We’re realizing that we can do a lot of stuff outside of big buildings that cost millions of dollars. There is a paradigm shift in the population; millennials outnumber the baby boomer population, and they expect on-demand, easy access and different way of healthcare delivery.
Disrupters in the market
There are also a lot of disruptors in the market. There are a lot of companies out there that have sprung up. We’ve seen M&A action, with companies consolidating and getting bigger and offering virtual primary care nationally and things of that nature. Health systems have to be aware of this and what those disruptors are, because they could potentially take away a lot of the commercial payer base. And so you have to be able keep up.

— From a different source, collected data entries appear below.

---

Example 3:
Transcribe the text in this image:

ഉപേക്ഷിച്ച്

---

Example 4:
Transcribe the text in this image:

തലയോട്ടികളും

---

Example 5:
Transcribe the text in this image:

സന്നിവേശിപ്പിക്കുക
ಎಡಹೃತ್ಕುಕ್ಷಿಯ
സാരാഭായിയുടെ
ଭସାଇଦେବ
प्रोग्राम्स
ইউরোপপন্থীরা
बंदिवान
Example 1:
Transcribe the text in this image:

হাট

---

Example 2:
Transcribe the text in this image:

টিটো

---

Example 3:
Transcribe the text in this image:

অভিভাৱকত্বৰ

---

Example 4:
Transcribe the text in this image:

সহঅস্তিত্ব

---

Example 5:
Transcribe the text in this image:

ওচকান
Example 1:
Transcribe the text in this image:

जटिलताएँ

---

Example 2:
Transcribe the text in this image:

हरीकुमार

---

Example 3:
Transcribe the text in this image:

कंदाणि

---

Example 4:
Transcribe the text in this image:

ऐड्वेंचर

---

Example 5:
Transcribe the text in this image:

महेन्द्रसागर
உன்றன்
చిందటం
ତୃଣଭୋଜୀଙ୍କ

But I love the disruption that’s happening, because it’s a catalyst to start to get health systems to pay attention and change the way we deliver care.
Working with startups
Gamble: I completely agree. What about working with startups? What has the approach been?

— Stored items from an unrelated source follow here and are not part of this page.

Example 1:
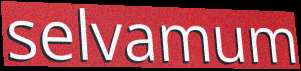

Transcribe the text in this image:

selvamum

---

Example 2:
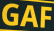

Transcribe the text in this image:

GAF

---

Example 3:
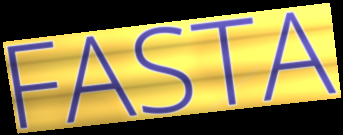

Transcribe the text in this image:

FASTA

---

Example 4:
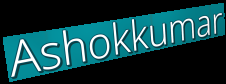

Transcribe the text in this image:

Ashokkumar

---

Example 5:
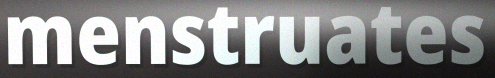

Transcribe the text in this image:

menstruates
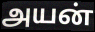
அயன்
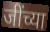
जींच्या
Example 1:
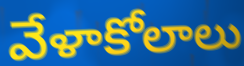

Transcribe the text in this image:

వేళాకోలాలు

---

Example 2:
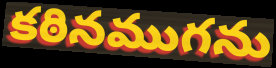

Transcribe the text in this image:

కఠినముగను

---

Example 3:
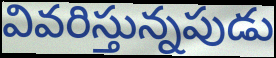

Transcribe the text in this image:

వివరిస్తున్నపుడు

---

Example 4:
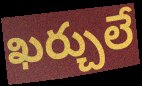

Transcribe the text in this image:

ఖర్చులే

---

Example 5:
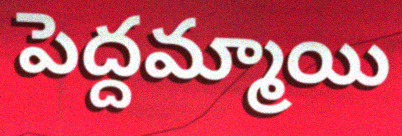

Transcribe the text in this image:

పెద్దమ్మాయి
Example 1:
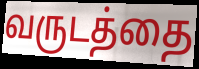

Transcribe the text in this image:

வருடத்தை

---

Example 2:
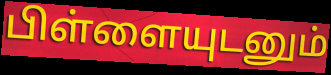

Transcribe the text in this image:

பிள்ளையுடனும்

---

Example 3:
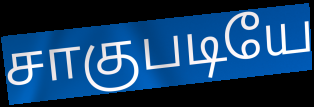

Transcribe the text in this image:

சாகுபடியே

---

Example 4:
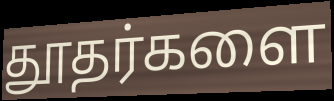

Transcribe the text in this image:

தூதர்களை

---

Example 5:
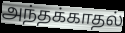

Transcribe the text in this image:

அந்தக்காதல்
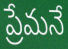
ప్రేమనే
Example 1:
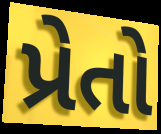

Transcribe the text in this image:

પ્રેતો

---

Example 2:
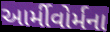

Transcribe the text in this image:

આર્મીવોર્મના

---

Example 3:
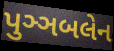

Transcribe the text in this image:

પુઞ્ઞબલેન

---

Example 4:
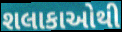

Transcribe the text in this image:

શલાકાઓથી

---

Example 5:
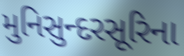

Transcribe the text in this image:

મુનિસુન્દરસૂરિના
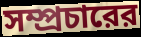
সম্প্রচারের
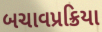
બચાવપ્રક્રિયા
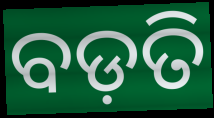
ବଡ଼ତି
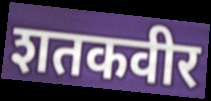
शतकवीर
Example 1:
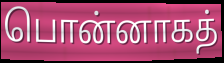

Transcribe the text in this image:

பொன்னாகத்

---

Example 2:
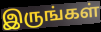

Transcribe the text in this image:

இருங்கள்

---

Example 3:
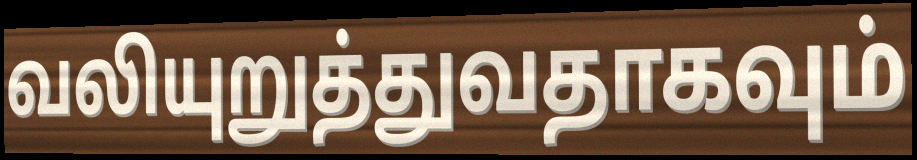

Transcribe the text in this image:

வலியுறுத்துவதாகவும்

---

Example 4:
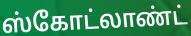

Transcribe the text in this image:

ஸ்கோட்லாண்ட்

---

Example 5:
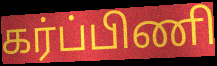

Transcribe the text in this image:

கர்ப்பிணி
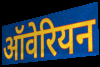
ऑवेरियन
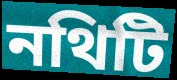
নথিটি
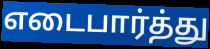
எடைபார்த்து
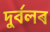
দুৰ্বলৰ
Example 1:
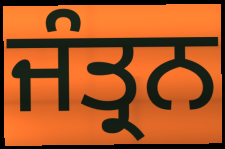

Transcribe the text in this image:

ਜੰਤ੍ਰਨ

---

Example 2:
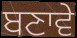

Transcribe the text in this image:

ਬਣਾਵੇ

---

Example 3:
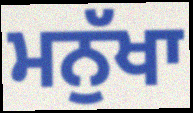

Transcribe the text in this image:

ਮਨੁੱਖਾ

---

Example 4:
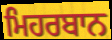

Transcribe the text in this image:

ਮਿਹਰਬਾਨ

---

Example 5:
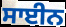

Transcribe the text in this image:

ਸਾਈਨ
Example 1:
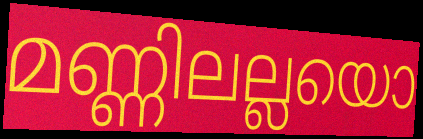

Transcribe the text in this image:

മണ്ണിലല്ലയൊ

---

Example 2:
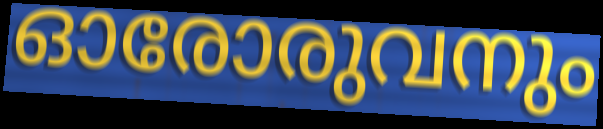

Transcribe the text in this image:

ഓരോരുവനും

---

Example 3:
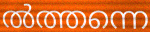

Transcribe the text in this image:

ൽത്തന്നെ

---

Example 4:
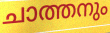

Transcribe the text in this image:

ചാത്തനും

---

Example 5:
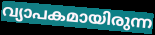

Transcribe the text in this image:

വ്യാപകമായിരുന്ന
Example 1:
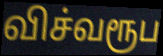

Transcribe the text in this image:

விச்வரூப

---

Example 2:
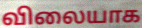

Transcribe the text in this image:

விலையாக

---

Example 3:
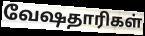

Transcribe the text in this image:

வேஷதாரிகள்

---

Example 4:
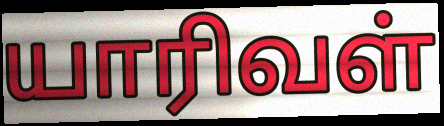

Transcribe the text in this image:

யாரிவள்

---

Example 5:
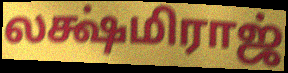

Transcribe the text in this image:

லக்ஷ்மிராஜ்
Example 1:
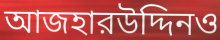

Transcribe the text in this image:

আজহারউদ্দিনও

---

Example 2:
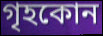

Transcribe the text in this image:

Patel: We do our due diligence. We look at KLAS research. I call my colleagues. I look at the marketplace and the literature that’s out there in the marketplace around AI, automation, digital platforms, and digital front doors. Interestingly, my first project was to institute our online schedule physician directory as part of our digital front door strategy. It was actually a perfect project to start off with because it allowed us to unify our provider directory bringing in two new health systems into one. We also sunsetted a lot of legacy credentialing software and others when we did that. We continue to march forward from there to online access to automation and other things.
The way we look at this is yes, some of them are startups, but they have a good backing. We look to make sure they’re financially sound and look to see what other equal-sized clients they’ve worked with. So we don’t shy away from the startups. Obviously, we don’t work with a lot of companies that are on day one, but eventually, what I’d like to do is partner with some of these folks. And we do have some partnerships. We haven’t done investments, but we’ve helped in the development of solutions and shared IP around that. I think that’s extremely important.
The other thing is that, like other health systems, we will probably be moving into the venture arm of things and investing in some of these companies that we believe in, and growing companies within our organization.
Gamble: You mentioned the word diligence. I’m sure that has to be such a big part of this, because there is the potential for a bubble with startups.
Patel: Absolutely. One of the biggest concerns I have is a lot of these companies that are just springing up do just a little bit of the turning. It’s like a jigsaw puzzle you have to put together, and these startups just do one niche. They may just do front door. They may only just do online scheduling, but they don’t do the intake. Or they do the intake, but they don’t actually integrate that data into Epic or do the physician directory piece where they get to know who the providers are. If you look at these different major components of digital front door – telehealth, automation, AI – at the pixel level, there are probably 10 companies or more that do a little piece of that pie.
And so you have to be careful, because you don’t want to end up with a massive solution portfolio and have them all integrated with separate APIs. What we see in the market now is that companies that do consolidation are forming singular platforms so you don’t have to buy all these separate siloed solutions to complete the picture. They’re trying to complete the picture with you and reduce the number of integrations required. I think that’s something a lot of health systems and myself are looking forward to, because it’s hard to integrate all these different components.